Friday, April 2, 2010

Waiting To Be Touched


For 30 nights he has worked, 13 hours a night, complaining all the while of the torture of climbing up and down the towers and the painful effect on his bad feet. Even though I know it has been hard on him, I admit rather guiltily that I've enjoyed the nightly pleasure of isolation, the freedom from his constant need to control.

Tonight he’s home. He quietly asks if I will go to bed with him. Although I fully know it will end in frustration for me, I acquiesce. Attempting to prolong the moment, I spend a period of time mindlessly watching TV. When I feel exhaustion overcome my body and I must move or risk dozing off in the recliner I finally get up and find my way in the dark to the bedroom. As soon as he senses my presence he turns his back to me, as is his custom, and as has been his custom for over a decade. The only physical contact he attempts is when he throws his lower leg over my ankles. Is this move meant to pin me down, or is it a small gesture toward making a somewhat impersonal connection?

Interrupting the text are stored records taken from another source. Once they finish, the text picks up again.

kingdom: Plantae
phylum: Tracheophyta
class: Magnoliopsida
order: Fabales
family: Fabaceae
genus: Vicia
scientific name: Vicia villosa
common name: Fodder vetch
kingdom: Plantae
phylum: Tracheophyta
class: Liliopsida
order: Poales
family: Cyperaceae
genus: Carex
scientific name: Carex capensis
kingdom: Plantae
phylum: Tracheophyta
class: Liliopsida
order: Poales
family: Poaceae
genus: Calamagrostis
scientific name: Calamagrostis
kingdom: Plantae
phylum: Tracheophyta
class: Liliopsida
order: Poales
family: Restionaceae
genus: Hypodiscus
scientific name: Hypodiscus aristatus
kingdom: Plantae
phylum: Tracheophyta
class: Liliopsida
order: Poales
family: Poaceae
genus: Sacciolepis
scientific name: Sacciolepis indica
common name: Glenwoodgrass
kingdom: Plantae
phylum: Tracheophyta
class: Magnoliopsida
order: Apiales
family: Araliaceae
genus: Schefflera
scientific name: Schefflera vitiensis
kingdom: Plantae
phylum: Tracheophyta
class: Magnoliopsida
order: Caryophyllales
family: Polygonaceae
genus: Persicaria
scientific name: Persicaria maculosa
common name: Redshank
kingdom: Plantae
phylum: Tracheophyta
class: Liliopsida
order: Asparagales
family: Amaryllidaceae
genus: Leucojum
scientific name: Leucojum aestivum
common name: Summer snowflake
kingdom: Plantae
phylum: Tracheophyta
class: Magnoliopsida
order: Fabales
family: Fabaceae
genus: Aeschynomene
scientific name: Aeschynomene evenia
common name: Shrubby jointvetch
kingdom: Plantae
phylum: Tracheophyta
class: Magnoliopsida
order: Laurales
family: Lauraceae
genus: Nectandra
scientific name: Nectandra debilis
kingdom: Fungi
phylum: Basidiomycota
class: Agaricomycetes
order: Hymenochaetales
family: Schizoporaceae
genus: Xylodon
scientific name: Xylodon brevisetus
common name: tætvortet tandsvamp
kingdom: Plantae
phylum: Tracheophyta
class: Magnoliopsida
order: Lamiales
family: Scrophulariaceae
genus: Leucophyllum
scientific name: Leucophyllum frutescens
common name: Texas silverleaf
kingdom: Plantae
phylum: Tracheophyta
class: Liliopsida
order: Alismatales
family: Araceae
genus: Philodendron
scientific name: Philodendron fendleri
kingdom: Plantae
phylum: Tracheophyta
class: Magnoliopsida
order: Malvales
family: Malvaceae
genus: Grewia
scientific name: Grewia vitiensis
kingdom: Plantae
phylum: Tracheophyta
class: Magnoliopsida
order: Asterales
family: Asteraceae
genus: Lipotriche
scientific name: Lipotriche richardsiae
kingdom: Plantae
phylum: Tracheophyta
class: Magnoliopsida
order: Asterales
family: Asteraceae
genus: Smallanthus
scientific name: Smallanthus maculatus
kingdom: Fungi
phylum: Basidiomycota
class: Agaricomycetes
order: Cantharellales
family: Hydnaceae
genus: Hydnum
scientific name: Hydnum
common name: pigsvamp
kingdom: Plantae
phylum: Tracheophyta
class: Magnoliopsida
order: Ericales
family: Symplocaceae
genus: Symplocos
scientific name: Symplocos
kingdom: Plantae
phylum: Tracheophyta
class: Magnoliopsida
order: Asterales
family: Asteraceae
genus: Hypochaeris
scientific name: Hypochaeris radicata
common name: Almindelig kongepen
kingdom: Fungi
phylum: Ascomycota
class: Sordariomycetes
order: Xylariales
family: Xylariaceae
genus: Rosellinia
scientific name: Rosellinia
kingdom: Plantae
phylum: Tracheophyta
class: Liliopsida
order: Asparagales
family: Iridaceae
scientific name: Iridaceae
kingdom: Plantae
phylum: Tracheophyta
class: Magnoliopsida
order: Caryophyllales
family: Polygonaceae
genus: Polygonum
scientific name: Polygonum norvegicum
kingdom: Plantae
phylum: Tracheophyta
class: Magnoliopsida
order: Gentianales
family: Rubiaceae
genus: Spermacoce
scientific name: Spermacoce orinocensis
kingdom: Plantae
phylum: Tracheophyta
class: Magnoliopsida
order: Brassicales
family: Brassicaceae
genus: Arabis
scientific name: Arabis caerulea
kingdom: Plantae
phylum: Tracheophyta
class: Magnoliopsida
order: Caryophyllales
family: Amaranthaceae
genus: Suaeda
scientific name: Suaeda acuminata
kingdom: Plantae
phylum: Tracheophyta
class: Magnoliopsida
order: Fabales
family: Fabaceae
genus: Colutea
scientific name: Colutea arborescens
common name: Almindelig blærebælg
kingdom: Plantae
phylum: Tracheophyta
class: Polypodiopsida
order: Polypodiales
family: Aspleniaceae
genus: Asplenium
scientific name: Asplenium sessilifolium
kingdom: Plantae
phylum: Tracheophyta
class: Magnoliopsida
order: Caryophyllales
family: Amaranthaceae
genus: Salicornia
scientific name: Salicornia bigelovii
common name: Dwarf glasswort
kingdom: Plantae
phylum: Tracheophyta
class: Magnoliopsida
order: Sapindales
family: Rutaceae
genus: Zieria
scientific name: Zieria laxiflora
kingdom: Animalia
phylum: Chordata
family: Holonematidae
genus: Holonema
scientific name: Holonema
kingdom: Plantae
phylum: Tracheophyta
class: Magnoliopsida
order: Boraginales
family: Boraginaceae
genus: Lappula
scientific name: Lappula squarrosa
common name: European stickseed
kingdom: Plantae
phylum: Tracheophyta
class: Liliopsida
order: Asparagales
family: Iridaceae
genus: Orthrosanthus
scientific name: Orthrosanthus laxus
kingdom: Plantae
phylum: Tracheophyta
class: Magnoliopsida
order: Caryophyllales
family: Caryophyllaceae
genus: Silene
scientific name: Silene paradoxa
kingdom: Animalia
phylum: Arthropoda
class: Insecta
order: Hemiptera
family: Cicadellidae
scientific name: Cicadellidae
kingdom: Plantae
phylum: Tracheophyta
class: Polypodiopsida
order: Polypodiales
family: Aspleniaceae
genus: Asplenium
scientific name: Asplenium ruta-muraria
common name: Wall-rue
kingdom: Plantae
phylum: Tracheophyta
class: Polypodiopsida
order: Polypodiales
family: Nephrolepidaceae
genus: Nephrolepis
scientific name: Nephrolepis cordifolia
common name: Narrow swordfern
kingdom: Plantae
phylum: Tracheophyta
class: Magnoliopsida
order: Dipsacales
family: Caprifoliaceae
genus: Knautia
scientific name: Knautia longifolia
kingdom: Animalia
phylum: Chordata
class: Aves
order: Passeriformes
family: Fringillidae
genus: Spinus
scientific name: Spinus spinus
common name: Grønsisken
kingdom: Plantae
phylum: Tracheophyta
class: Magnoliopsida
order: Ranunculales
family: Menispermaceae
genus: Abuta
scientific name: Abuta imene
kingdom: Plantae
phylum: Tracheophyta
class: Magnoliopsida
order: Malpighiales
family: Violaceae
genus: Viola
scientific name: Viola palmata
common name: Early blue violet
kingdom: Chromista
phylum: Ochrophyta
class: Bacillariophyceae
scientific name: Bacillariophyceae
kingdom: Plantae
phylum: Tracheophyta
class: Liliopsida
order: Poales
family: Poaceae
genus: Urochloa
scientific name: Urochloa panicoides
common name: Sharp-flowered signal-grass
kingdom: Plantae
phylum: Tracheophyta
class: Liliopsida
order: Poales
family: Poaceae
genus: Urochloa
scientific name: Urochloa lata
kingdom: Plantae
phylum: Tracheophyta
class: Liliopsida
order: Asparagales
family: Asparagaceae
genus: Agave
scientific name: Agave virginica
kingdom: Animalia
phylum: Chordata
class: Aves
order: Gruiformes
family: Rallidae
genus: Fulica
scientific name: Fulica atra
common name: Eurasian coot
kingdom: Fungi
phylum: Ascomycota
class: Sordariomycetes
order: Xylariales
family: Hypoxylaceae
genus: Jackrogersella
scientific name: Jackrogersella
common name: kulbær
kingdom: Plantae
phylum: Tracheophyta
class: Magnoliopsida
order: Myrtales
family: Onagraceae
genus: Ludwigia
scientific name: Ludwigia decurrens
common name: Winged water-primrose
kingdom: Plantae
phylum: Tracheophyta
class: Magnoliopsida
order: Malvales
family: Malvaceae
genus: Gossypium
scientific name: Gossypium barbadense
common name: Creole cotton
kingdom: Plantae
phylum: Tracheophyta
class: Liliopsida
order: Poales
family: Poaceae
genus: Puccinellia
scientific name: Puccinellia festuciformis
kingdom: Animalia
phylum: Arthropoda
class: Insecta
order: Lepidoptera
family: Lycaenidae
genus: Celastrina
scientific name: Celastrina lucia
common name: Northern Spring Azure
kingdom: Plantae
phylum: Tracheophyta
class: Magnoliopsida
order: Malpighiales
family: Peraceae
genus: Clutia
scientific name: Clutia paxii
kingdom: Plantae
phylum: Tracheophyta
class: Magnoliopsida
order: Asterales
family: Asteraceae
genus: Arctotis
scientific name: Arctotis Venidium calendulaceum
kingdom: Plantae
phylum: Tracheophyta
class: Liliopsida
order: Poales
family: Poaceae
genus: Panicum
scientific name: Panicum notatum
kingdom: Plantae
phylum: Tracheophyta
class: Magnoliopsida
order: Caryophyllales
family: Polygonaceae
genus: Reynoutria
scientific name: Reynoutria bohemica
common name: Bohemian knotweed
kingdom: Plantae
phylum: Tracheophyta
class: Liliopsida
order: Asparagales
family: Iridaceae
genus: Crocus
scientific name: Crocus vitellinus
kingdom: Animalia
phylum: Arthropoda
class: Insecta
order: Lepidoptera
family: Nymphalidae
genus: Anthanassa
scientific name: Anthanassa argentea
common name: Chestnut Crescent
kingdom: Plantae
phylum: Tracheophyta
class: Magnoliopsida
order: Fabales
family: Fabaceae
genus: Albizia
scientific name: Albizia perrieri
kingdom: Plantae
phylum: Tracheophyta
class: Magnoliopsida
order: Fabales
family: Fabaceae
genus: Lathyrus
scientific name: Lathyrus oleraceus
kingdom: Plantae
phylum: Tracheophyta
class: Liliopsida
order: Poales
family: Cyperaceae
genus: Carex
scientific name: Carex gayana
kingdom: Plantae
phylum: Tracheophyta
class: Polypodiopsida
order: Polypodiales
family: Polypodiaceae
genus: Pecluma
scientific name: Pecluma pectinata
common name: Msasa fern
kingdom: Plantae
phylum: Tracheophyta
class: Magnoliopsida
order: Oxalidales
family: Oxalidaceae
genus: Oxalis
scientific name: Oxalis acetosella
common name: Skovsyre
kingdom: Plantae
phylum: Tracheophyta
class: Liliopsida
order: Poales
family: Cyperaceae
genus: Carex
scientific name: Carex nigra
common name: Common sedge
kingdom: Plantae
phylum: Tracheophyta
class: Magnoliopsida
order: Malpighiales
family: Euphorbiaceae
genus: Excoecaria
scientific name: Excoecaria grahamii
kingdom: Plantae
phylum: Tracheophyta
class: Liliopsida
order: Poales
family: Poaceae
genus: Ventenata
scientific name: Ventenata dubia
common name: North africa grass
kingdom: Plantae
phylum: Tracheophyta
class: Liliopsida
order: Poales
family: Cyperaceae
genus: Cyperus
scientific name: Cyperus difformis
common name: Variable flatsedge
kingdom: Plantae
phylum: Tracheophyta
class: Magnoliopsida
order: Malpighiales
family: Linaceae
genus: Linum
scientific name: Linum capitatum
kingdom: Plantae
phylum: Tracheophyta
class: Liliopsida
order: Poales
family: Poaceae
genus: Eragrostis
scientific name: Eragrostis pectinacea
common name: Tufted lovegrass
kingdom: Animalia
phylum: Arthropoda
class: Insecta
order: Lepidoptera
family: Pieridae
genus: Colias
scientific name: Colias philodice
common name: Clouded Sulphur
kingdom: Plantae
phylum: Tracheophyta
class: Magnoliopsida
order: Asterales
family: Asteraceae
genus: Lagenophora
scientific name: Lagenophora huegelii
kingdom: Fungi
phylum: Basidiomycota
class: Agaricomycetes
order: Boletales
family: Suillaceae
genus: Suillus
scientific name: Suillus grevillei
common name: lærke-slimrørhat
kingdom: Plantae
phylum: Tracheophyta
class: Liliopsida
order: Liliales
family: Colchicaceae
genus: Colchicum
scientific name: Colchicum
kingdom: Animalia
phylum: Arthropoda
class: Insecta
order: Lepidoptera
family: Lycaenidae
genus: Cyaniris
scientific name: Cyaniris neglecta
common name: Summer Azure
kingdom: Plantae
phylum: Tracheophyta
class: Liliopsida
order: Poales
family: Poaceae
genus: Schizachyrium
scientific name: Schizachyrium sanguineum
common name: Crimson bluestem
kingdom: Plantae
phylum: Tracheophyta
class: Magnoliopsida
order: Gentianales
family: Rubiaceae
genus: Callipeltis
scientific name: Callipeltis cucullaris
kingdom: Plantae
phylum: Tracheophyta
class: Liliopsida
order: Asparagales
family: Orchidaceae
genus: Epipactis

How did we get here? At one time he eagerly awaited my return home from work. Once I got home we were constantly holding hands, hugging, reconnecting physically. This seemed to upset or confuse his daughters, so he began putting distance between us.

Somewhere along the line he became focused on pleasing himself exclusively, his desires stoked by porn and multiple partners -- my body, devoid of any humanity in his eyes, a mere tool for his use. Intent on regaining some kind of emotional connection, I insisted on intimacy being between only the two of us and banned the porn. Thereafter, he refused to acknowledge any physical attraction for me.

From his own admission it seems this is not the first time he has behaved in this manner. His previous wife sought a lover when she tired of the emotional and physical distance he put between them. We met soon after, and it appears he used me, flaunting my sexuality and physical attractiveness to make some kind of point, either to himself or her.

Even though I do not invite the attention, there have been times when other men have teasingly flirted with me in front of him. He loudly tells them to go ahead, because it will save him the trouble of dealing with my needs. The truth is that he never acknowledges that I have any needs at any other time, much less make any attempts to satisfy me. Nevertheless, I’m humiliated by this response.

In the building where I work there is a man who is not only ruggedly handsome, but also intelligent and charming. He seeks me out to greet me with warm hugs and light conversation. I have dubbed him "Sir Hugs-a-Lot." His attraction to me is obvious, but his behavior continues to be professional. Next week he will move out of state, meaning this temporary “fix” for my skin hunger will vanish. I will soon be completely deprived of any kind of physical closeness.

So tell me -- is it possible to have any kind of happiness in life when you feel like the human equivalent of a dirty dish rag, when it it appears that my fear of becoming "untouched" has now become reality?